Task details
Copy the data below line for line, changing nothing.

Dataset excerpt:

# # # # # # #

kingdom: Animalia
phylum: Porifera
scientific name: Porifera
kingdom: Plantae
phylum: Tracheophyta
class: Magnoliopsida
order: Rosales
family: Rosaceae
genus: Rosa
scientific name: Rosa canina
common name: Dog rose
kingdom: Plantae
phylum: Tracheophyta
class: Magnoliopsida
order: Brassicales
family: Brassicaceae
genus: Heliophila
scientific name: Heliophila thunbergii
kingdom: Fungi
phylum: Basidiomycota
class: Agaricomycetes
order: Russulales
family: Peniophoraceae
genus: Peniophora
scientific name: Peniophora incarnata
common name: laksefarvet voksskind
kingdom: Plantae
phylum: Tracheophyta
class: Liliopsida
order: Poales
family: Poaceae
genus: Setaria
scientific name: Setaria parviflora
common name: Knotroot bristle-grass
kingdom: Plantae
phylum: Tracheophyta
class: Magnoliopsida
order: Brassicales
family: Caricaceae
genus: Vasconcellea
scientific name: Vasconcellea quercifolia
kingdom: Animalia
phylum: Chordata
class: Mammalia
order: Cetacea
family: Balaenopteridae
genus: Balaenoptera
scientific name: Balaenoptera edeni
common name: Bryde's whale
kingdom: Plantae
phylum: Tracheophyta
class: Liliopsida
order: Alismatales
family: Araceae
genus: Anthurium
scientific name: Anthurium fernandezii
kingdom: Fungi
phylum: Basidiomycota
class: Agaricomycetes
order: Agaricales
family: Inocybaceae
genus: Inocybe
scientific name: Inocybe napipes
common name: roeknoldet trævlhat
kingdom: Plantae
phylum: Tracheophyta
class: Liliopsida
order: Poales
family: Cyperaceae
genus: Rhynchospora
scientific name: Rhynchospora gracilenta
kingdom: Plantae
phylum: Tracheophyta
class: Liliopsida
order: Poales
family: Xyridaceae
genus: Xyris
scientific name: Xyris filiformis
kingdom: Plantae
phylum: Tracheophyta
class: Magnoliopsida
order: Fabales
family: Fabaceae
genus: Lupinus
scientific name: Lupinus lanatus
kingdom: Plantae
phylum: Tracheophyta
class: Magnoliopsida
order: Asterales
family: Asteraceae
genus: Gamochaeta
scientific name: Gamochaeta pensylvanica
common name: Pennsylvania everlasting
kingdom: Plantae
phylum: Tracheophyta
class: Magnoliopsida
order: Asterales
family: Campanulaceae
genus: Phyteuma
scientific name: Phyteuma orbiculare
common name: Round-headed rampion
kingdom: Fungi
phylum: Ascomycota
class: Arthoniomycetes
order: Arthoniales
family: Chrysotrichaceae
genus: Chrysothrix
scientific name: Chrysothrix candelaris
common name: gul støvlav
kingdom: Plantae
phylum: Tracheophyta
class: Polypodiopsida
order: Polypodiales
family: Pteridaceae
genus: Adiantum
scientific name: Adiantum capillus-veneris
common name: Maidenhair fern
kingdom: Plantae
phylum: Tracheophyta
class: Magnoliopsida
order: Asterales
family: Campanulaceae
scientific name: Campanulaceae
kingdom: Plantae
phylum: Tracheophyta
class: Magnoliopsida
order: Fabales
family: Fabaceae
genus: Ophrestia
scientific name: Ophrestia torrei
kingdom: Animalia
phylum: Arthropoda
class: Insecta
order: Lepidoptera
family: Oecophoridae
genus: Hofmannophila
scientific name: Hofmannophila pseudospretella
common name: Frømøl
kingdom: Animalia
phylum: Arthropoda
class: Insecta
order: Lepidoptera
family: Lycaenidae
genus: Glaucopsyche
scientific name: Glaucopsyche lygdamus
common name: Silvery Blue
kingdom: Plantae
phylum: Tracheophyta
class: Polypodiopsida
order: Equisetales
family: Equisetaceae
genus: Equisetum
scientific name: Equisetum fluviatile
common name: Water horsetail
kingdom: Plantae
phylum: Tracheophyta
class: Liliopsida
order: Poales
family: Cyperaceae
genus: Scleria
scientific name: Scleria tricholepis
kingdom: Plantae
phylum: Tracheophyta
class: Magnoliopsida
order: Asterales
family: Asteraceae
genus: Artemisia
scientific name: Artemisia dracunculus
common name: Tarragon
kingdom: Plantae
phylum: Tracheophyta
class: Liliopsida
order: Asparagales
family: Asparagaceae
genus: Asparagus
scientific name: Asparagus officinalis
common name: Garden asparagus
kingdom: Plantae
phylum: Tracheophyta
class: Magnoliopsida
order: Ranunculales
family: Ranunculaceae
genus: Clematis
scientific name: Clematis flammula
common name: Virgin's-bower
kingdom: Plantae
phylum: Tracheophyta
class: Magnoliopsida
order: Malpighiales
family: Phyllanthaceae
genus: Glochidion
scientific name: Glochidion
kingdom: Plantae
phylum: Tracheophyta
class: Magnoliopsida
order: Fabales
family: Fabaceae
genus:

# # # # # # #

Correct result
kingdom: Animalia
phylum: Porifera
scientific name: Porifera
kingdom: Plantae
phylum: Tracheophyta
class: Magnoliopsida
order: Rosales
family: Rosaceae
genus: Rosa
scientific name: Rosa canina
common name: Dog rose
kingdom: Plantae
phylum: Tracheophyta
class: Magnoliopsida
order: Brassicales
family: Brassicaceae
genus: Heliophila
scientific name: Heliophila thunbergii
kingdom: Fungi
phylum: Basidiomycota
class: Agaricomycetes
order: Russulales
family: Peniophoraceae
genus: Peniophora
scientific name: Peniophora incarnata
common name: laksefarvet voksskind
kingdom: Plantae
phylum: Tracheophyta
class: Liliopsida
order: Poales
family: Poaceae
genus: Setaria
scientific name: Setaria parviflora
common name: Knotroot bristle-grass
kingdom: Plantae
phylum: Tracheophyta
class: Magnoliopsida
order: Brassicales
family: Caricaceae
genus: Vasconcellea
scientific name: Vasconcellea quercifolia
kingdom: Animalia
phylum: Chordata
class: Mammalia
order: Cetacea
family: Balaenopteridae
genus: Balaenoptera
scientific name: Balaenoptera edeni
common name: Bryde's whale
kingdom: Plantae
phylum: Tracheophyta
class: Liliopsida
order: Alismatales
family: Araceae
genus: Anthurium
scientific name: Anthurium fernandezii
kingdom: Fungi
phylum: Basidiomycota
class: Agaricomycetes
order: Agaricales
family: Inocybaceae
genus: Inocybe
scientific name: Inocybe napipes
common name: roeknoldet trævlhat
kingdom: Plantae
phylum: Tracheophyta
class: Liliopsida
order: Poales
family: Cyperaceae
genus: Rhynchospora
scientific name: Rhynchospora gracilenta
kingdom: Plantae
phylum: Tracheophyta
class: Liliopsida
order: Poales
family: Xyridaceae
genus: Xyris
scientific name: Xyris filiformis
kingdom: Plantae
phylum: Tracheophyta
class: Magnoliopsida
order: Fabales
family: Fabaceae
genus: Lupinus
scientific name: Lupinus lanatus
kingdom: Plantae
phylum: Tracheophyta
class: Magnoliopsida
order: Asterales
family: Asteraceae
genus: Gamochaeta
scientific name: Gamochaeta pensylvanica
common name: Pennsylvania everlasting
kingdom: Plantae
phylum: Tracheophyta
class: Magnoliopsida
order: Asterales
family: Campanulaceae
genus: Phyteuma
scientific name: Phyteuma orbiculare
common name: Round-headed rampion
kingdom: Fungi
phylum: Ascomycota
class: Arthoniomycetes
order: Arthoniales
family: Chrysotrichaceae
genus: Chrysothrix
scientific name: Chrysothrix candelaris
common name: gul støvlav
kingdom: Plantae
phylum: Tracheophyta
class: Polypodiopsida
order: Polypodiales
family: Pteridaceae
genus: Adiantum
scientific name: Adiantum capillus-veneris
common name: Maidenhair fern
kingdom: Plantae
phylum: Tracheophyta
class: Magnoliopsida
order: Asterales
family: Campanulaceae
scientific name: Campanulaceae
kingdom: Plantae
phylum: Tracheophyta
class: Magnoliopsida
order: Fabales
family: Fabaceae
genus: Ophrestia
scientific name: Ophrestia torrei
kingdom: Animalia
phylum: Arthropoda
class: Insecta
order: Lepidoptera
family: Oecophoridae
genus: Hofmannophila
scientific name: Hofmannophila pseudospretella
common name: Frømøl
kingdom: Animalia
phylum: Arthropoda
class: Insecta
order: Lepidoptera
family: Lycaenidae
genus: Glaucopsyche
scientific name: Glaucopsyche lygdamus
common name: Silvery Blue
kingdom: Plantae
phylum: Tracheophyta
class: Polypodiopsida
order: Equisetales
family: Equisetaceae
genus: Equisetum
scientific name: Equisetum fluviatile
common name: Water horsetail
kingdom: Plantae
phylum: Tracheophyta
class: Liliopsida
order: Poales
family: Cyperaceae
genus: Scleria
scientific name: Scleria tricholepis
kingdom: Plantae
phylum: Tracheophyta
class: Magnoliopsida
order: Asterales
family: Asteraceae
genus: Artemisia
scientific name: Artemisia dracunculus
common name: Tarragon
kingdom: Plantae
phylum: Tracheophyta
class: Liliopsida
order: Asparagales
family: Asparagaceae
genus: Asparagus
scientific name: Asparagus officinalis
common name: Garden asparagus
kingdom: Plantae
phylum: Tracheophyta
class: Magnoliopsida
order: Ranunculales
family: Ranunculaceae
genus: Clematis
scientific name: Clematis flammula
common name: Virgin's-bower
kingdom: Plantae
phylum: Tracheophyta
class: Magnoliopsida
order: Malpighiales
family: Phyllanthaceae
genus: Glochidion
scientific name: Glochidion
kingdom: Plantae
phylum: Tracheophyta
class: Magnoliopsida
order: Fabales
family: Fabaceae
genus:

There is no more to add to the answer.